# Required action:
Scan the listing below. Return every line containing the string "loopback".

# Provided entries:
Start of Block
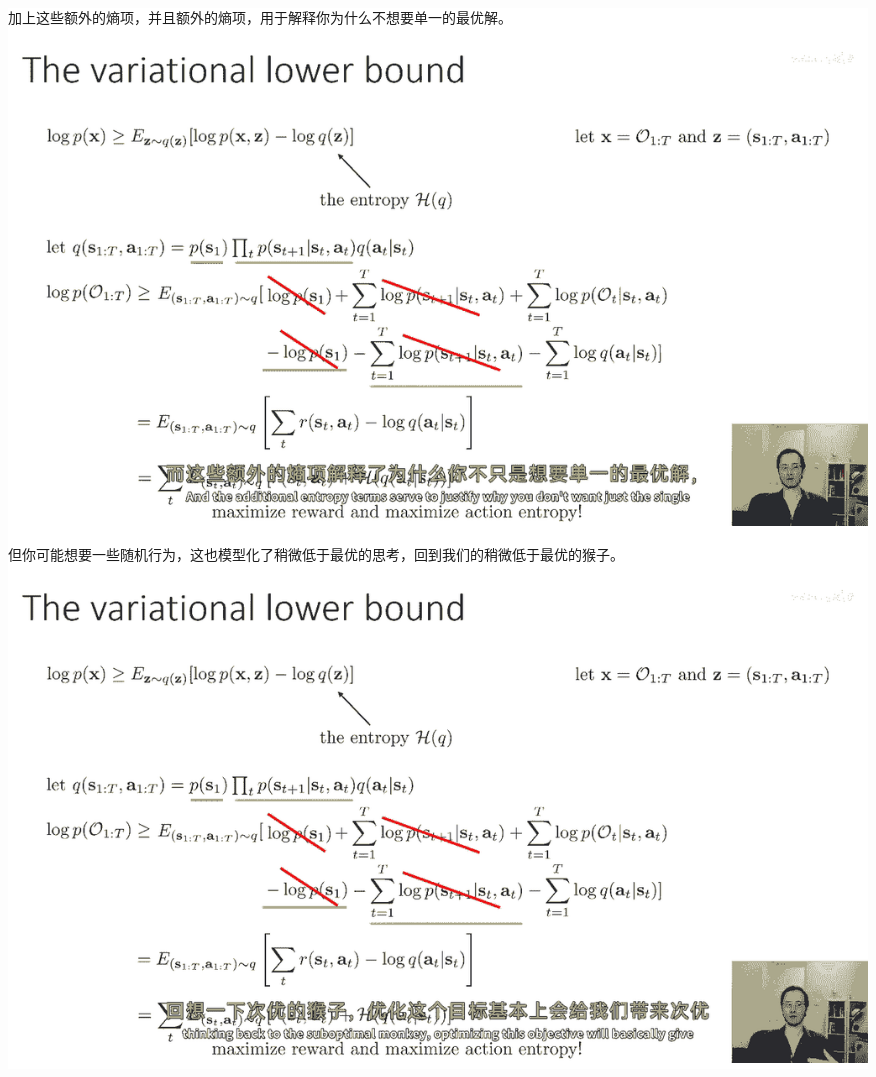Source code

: 加上这些额外的熵项，并且额外的熵项，用于解释你为什么不想要单一的最优解。

![](img/2ccabd0b5daa7dec84d4c547f1bd89ad_94.png)

但你可能想要一些随机行为，这也模型化了稍微低于最优的思考，回到我们的稍微低于最优的猴子。

![](img/2ccabd0b5daa7dec84d4c547f1bd89ad_96.png)
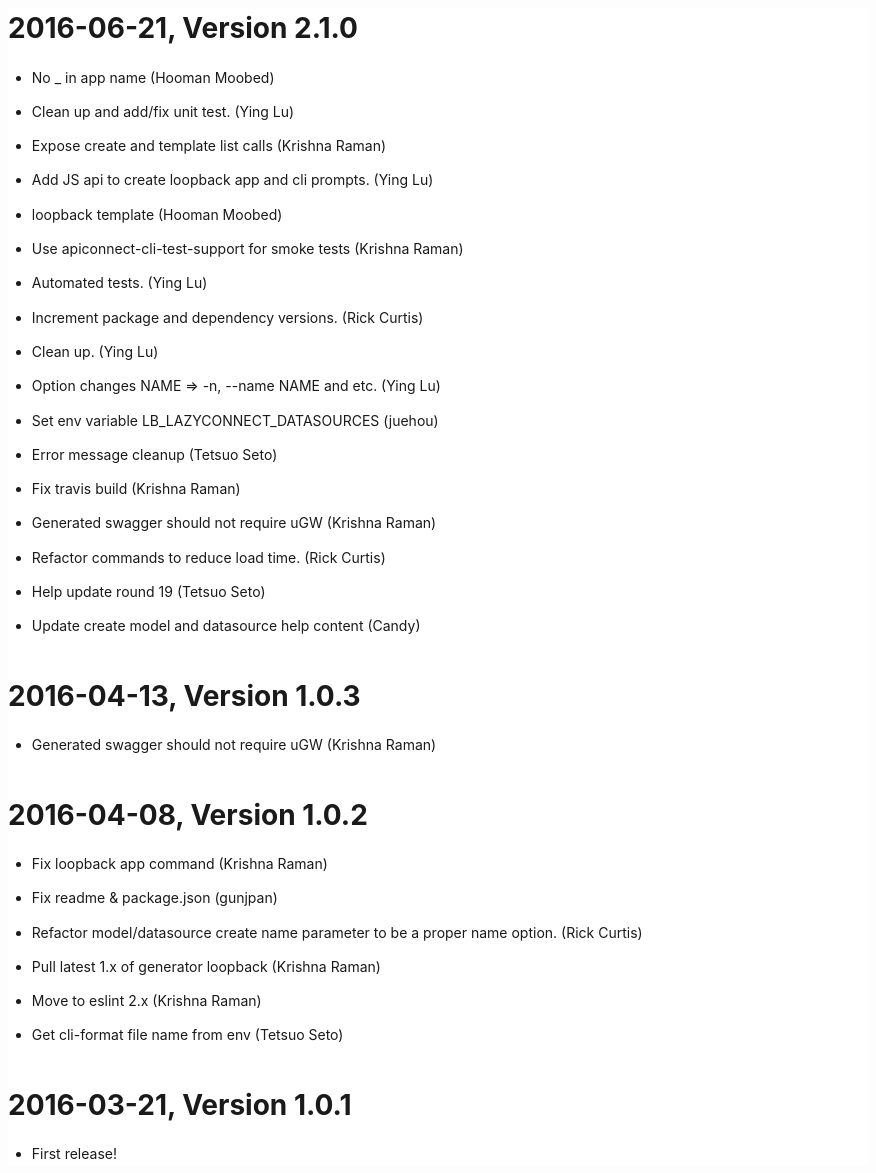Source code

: 
2016-06-21, Version 2.1.0
=========================

 * No _ in app name (Hooman Moobed)

 * Clean up and add/fix unit test. (Ying Lu)

 * Expose create and template list calls (Krishna Raman)

 * Add JS api to create loopback app and cli prompts. (Ying Lu)

 * loopback template (Hooman Moobed)

 * Use apiconnect-cli-test-support for smoke tests (Krishna Raman)

 * Automated tests. (Ying Lu)

 * Increment package and dependency versions. (Rick Curtis)

 * Clean up. (Ying Lu)

 * Option changes NAME => -n, --name NAME and etc. (Ying Lu)

 * Set env variable LB_LAZYCONNECT_DATASOURCES (juehou)

 * Error message cleanup (Tetsuo Seto)

 * Fix travis build (Krishna Raman)

 * Generated swagger should not require uGW (Krishna Raman)

 * Refactor commands to reduce load time. (Rick Curtis)

 * Help update round 19 (Tetsuo Seto)

 * Update create model and datasource help content (Candy)


2016-04-13, Version 1.0.3
=========================

 * Generated swagger should not require uGW (Krishna Raman)


2016-04-08, Version 1.0.2
=========================

 * Fix loopback app command (Krishna Raman)

 * Fix readme & package.json (gunjpan)

 * Refactor model/datasource create name parameter to be a proper name option. (Rick Curtis)

 * Pull latest 1.x of generator loopback (Krishna Raman)

 * Move to eslint 2.x (Krishna Raman)

 * Get cli-format file name from env (Tetsuo Seto)


2016-03-21, Version 1.0.1
=========================

 * First release!
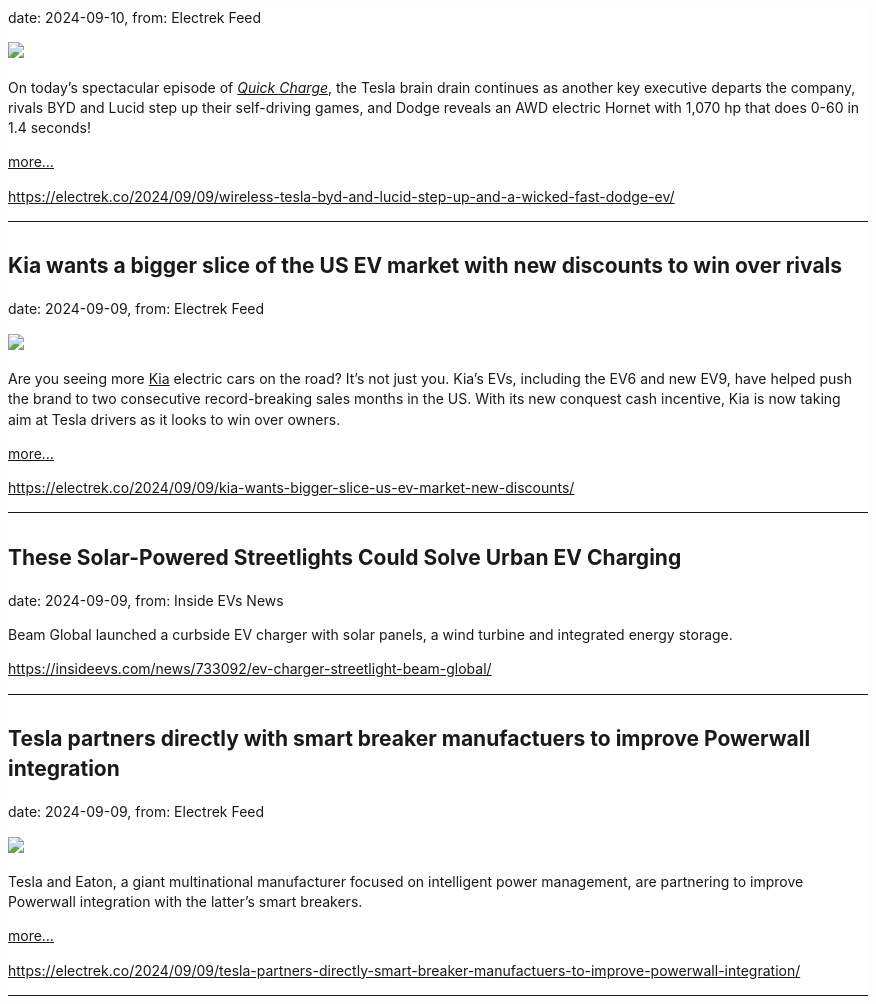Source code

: date: 2024-09-10, from: Electrek Feed

<div class="feat-image"><img src="https://electrek.co/wp-content/uploads/sites/3/2024/09/dodge-ev.jpg?quality=82&#038;strip=all&#038;w=1600" /></div><p>On today’s spectacular episode of <em><a href="https://www.youtube.com/@ElectrekDaily" target="_blank" rel="noreferrer noopener">Quick Charge</a></em>, the Tesla brain drain continues as another key executive departs the company, rivals BYD and Lucid step up their self-driving games, and Dodge reveals an AWD electric Hornet with 1,070 hp that does 0-60 in 1.4 seconds!</p>



 <a data-layer-pagetype="post" data-layer-postcategory="byd,lucid-motors,quick-charge,tesla" data-layer-viewtype="unknown" data-post-id="379144" href="https://electrek.co/2024/09/09/wireless-tesla-byd-and-lucid-step-up-and-a-wicked-fast-dodge-ev/#more-379144" class="more-link">more…</a> 

<https://electrek.co/2024/09/09/wireless-tesla-byd-and-lucid-step-up-and-a-wicked-fast-dodge-ev/>

---

## Kia wants a bigger slice of the US EV market with new discounts to win over rivals

date: 2024-09-09, from: Electrek Feed

<div class="feat-image"><img src="https://electrek.co/wp-content/uploads/sites/3/2023/09/Kia-EV9-price.jpg?quality=82&#038;strip=all&#038;w=1600" /></div><p>Are you seeing more <a href="https://electrek.co/guides/kia/">Kia</a> electric cars on the road? It’s not just you. Kia’s EVs, including the EV6 and new EV9, have helped push the brand to two consecutive record-breaking sales months in the US. With its new conquest cash incentive, Kia is now taking aim at Tesla drivers as it looks to win over owners.</p>



 <a data-layer-pagetype="post" data-layer-postcategory="kia" data-layer-viewtype="unknown" data-post-id="379118" href="https://electrek.co/2024/09/09/kia-wants-bigger-slice-us-ev-market-new-discounts/#more-379118" class="more-link">more…</a> 

<https://electrek.co/2024/09/09/kia-wants-bigger-slice-us-ev-market-new-discounts/>

---

## These Solar-Powered Streetlights Could Solve Urban EV Charging

date: 2024-09-09, from: Inside EVs News

Beam Global launched a curbside EV charger with solar panels, a wind turbine and integrated energy storage. 

<https://insideevs.com/news/733092/ev-charger-streetlight-beam-global/>

---

## Tesla partners directly with smart breaker manufactuers to improve Powerwall integration

date: 2024-09-09, from: Electrek Feed

<div class="feat-image"><img src="https://electrek.co/wp-content/uploads/sites/3/2024/09/Tesla-Powerwall-and-Eaton-smart-breaker.jpg?quality=82&#038;strip=all&#038;w=1164" /></div><p>Tesla and Eaton, a giant multinational manufacturer focused on intelligent power management, are partnering to improve Powerwall integration with the latter’s smart breakers.</p>



 <a data-layer-pagetype="post" data-layer-postcategory="tesla" data-layer-viewtype="unknown" data-post-id="379101" href="https://electrek.co/2024/09/09/tesla-partners-directly-smart-breaker-manufactuers-to-improve-powerwall-integration/#more-379101" class="more-link">more…</a> 

<https://electrek.co/2024/09/09/tesla-partners-directly-smart-breaker-manufactuers-to-improve-powerwall-integration/>

---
End of Block
# Exercise answer:
 * Add JS api to create loopback app and cli prompts. (Ying Lu)
 * loopback template (Hooman Moobed)
 * Fix loopback app command (Krishna Raman)
 * Pull latest 1.x of generator loopback (Krishna Raman)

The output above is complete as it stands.